Movies such as David Lynch’s Mulholland Drive would be a quintessential example of an oneiric film. Although this is an extreme example since it uses the components of the theory to create a dream world, which helps entrance the audience into the dreamlike state. Because these components imitate the land of nod, they are the reason why we are subdued into the state as talked about by Breton and Barthes.

The time frame of movies and dreams are also similar. During deep sleep we have two different REM cycles that people drift between: light REM and deep NREM. These cycles can last up to 90 minutes each, just like the average length of a film. As these cycles change, so do our dreams; dreams can last anywhere from five minutes to 30, 45, or 90 minutes, like reels changing in an old movie theatre.

These REM cycles can be linked to when a film has an important plot point coming up that changes the narrative path of the movie as seen in the dramatic structure. Even in our dreams we have exposition, rising action, a turning point, falling action, and then the conclusion.

This progression fits right into how our brain digests stories and makes them easier to absorb. If films break away from this structure or have a long run-time we do tend to come out of the world–similar to how our dreams change after a 90-minute cycle. Films replicate these cycles and create two dramatic structures in those 90 minute cycles to keep us in the dream state.

For example, in Lord of the Rings: Fellowship of the Ring it is roughly around the 90 minute mark that Frodo reaches Rivendell.
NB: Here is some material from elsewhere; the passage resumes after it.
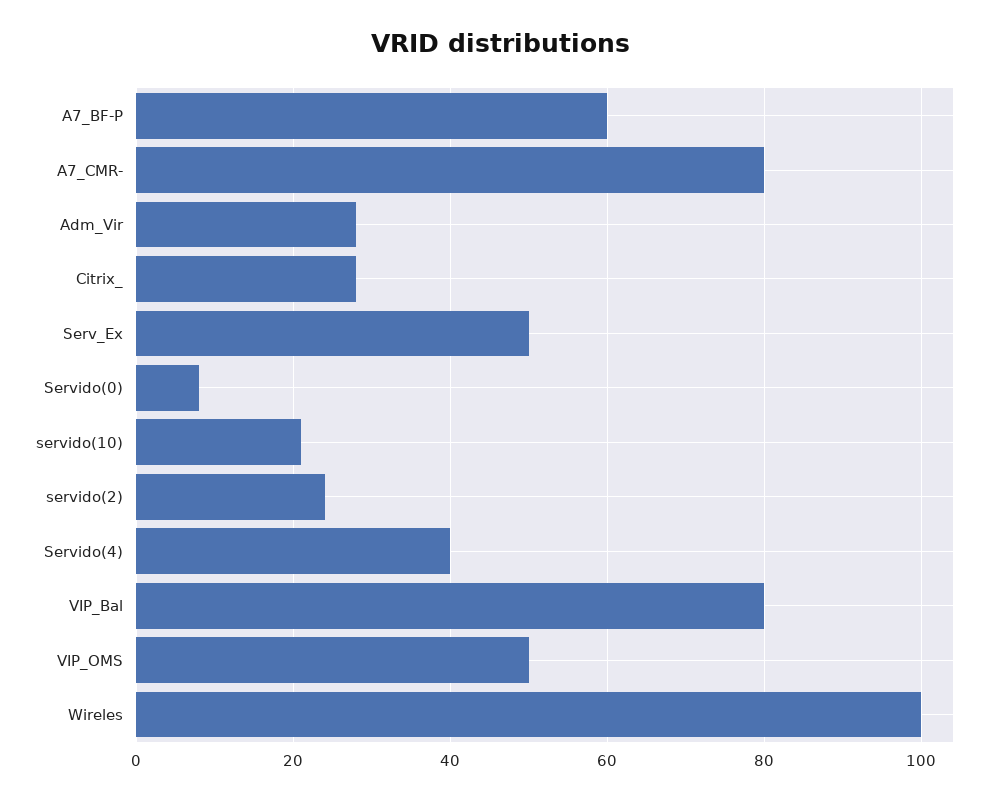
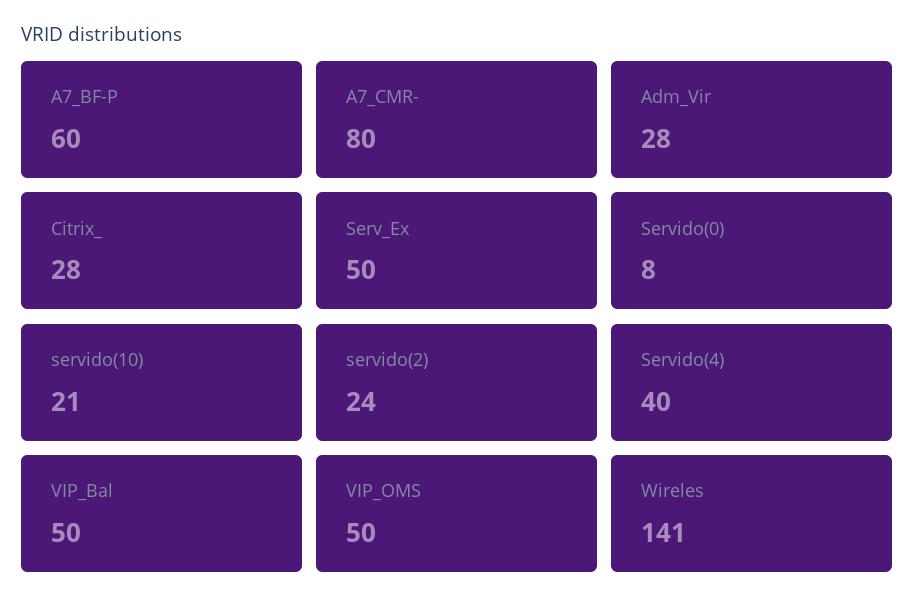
VIP_Bal: 80 -> 50
Wireles: 100 -> 141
Up to that point, the film had exposition (Frodo, Biblo, and Gandalf talking about the ring and the world of Middle Earth), rising action (Frodo’s journey to Bree), a turning point (the Wraiths find and chase the group, injuring Frodo), falling action (the hobbit’s escape and arrival at Rivendell), and a conclusion (the appointment of the Fellowship and another journey beginning).

When we dream, we feel like we truly experience them. Whether it be a terrifying nightmare or a guilty wet dream. The fact is, while we are asleep we believe it’s real. Even after we have woken up, the emotions we felt linger like an after-effect of the dreams. Our mind knows it’s just our subconscious, yet we hold onto it until it’s forgotten.

When we watch a film there is a “willing suspension of disbelief” in which we accept what transpires on the screen as real. The most unrealistic horror film will make you jump out of your seat, or the most inexplicable animated inanimate object from a Disney film will make you cry when they die. It is only after we have walked out of the cinema that the after-effects of the film leave us–unless it’s Paranormal Activity and it stays with you for the rest of your life.

Dreams and films are relatively similar mediums in the sense that what we are seeing isn’t real, yet we can derive emotions and experience out of each. These emotions and experience aren’t necessarily as accessible in the real world, which is why we are so attracted to dreams and films. The only difference with films, however, is that we choose what we are watching, as Remy de Gourmont said, “the best place to repose: the images pass borne aloft by light music. One need not even bother to dream.”